We use the highly malleable bacteriophage λ as a model system for studying event timing in individual cells. Here, an easily observable event (cell lysis) is the result of expression and accumulation of a single protein (holin) in the E. coli cell membrane up to a threshold level. Preliminary data reveals precision in timing: lysis occurs on average at 65 min with a coefficient of variation of less than 5%. Intriguingly, mutations in the holin coding sequence can increase lysis time variation while keeping the mean fixed, illustrating independent tuning of noise in λ’s lysis system.
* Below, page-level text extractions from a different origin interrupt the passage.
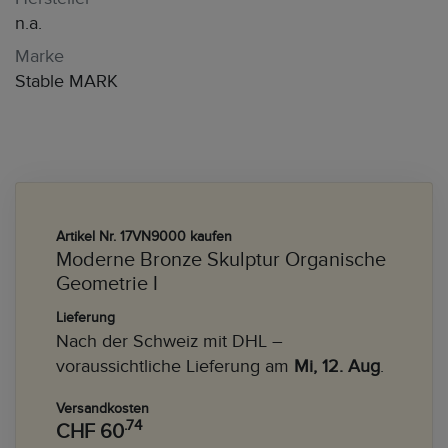
n.a.
Marke
Stable MARK
Artikel Nr. 17VN9000 kaufen
Moderne Bronze Skulptur Organische
Geometrie I
Lieferung
Nach der Schweiz mit DHL –
voraussichtliche Lieferung am
Mi, 12. Aug
.
Versandkosten
.74
CHF 60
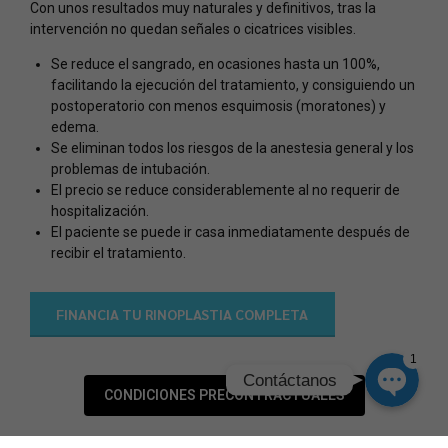
Con unos resultados muy naturales y definitivos, tras la
intervención no quedan señales o cicatrices visibles.
Phone
Se reduce el sangrado, en ocasiones hasta un 100%,
facilitando la ejecución del tratamiento, y consiguiendo un
WhatsApp
postoperatorio con menos esquimosis (moratones) y
edema.
Se eliminan todos los riesgos de la anestesia general y los
Facebook Messenger
problemas de intubación.
El precio se reduce considerablemente al no requerir de
hospitalización.
Instagram
El paciente se puede ir casa inmediatamente después de
recibir el tratamiento.
Google Map
FINANCIA TU RINOPLASTIA COMPLETA
1
Contáctanos
CONDICIONES PRECONTRACTUALES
We mathematically model timing of intracellular events as a first-passage time problem, where an event is triggered when a stochastic process (holin level) hits a threshold for the first time. Theoretical predictions are integrated with single-cell lysis time measurements in wild-type λ and strains containing mutations in regulatory regions controlling holin expression. Our preliminary results are promising and indicate that λ uses various mechanisms for buffering noise in order to schedule lysis at an optimal time. Recent publications include “Optimum threshold minimizes noise in timing of intracellular events” and “First-passage time approach to controlling noise in timing of intra-cellular events“
4. Population Dynamics and Evolution of Infectious Diseases
Fifty to one hundred million people, or ~5% of the world’s population died when the last major influenza pandemic swept the globe in 1918. Since then the world’s population has increased by 4.5 billion and its connectivity prompts the term “global village”. If, in today’s world, direct contact transmitted HIV can cause ~60 million infections and ~30 million deaths, then a highly virulent airborne virus would be catastrophic. Unfortunately it is not a case of if, but when. Yet our understanding of emerging infectious diseases has only increased superficially since 1918. We still have no answers to basic questions. Why and how do viruses switch hosts? Why do some viruses, such as HIV, spread pandemically through populations whereas others, such as influenza A virus H5N1, appear briefly before petering out? How do viruses evolve in mixed host populations? These questions can be addressed using theory from evolutionary ecology.
To explore emergence from an evolutionary ecological perspective, we study the dynamics of bacteriophage phi6 infection of a native host Pseudomonas phaseolicola and a novel host P. pseudoalcaligenes. The long term goal is to understand the population dynamics of viral adaptation to new host types.
We are currently expanding our research on dsRNA viruses into rotaviruses. Like phi6, rotaviruses have a segmented genome giving them the potential to undergo reassortment. A broad cell tropism/host range, make them an especially significant zoonotic pathogen, particularly in children and agricultural environments. We are interested in understanding the fundamental barriers and probabilities of reassortment in rotaviruses. Understanding rotavirus ecology and evolution is only becoming more important given the rapidly changing climate and advancement in agriculture.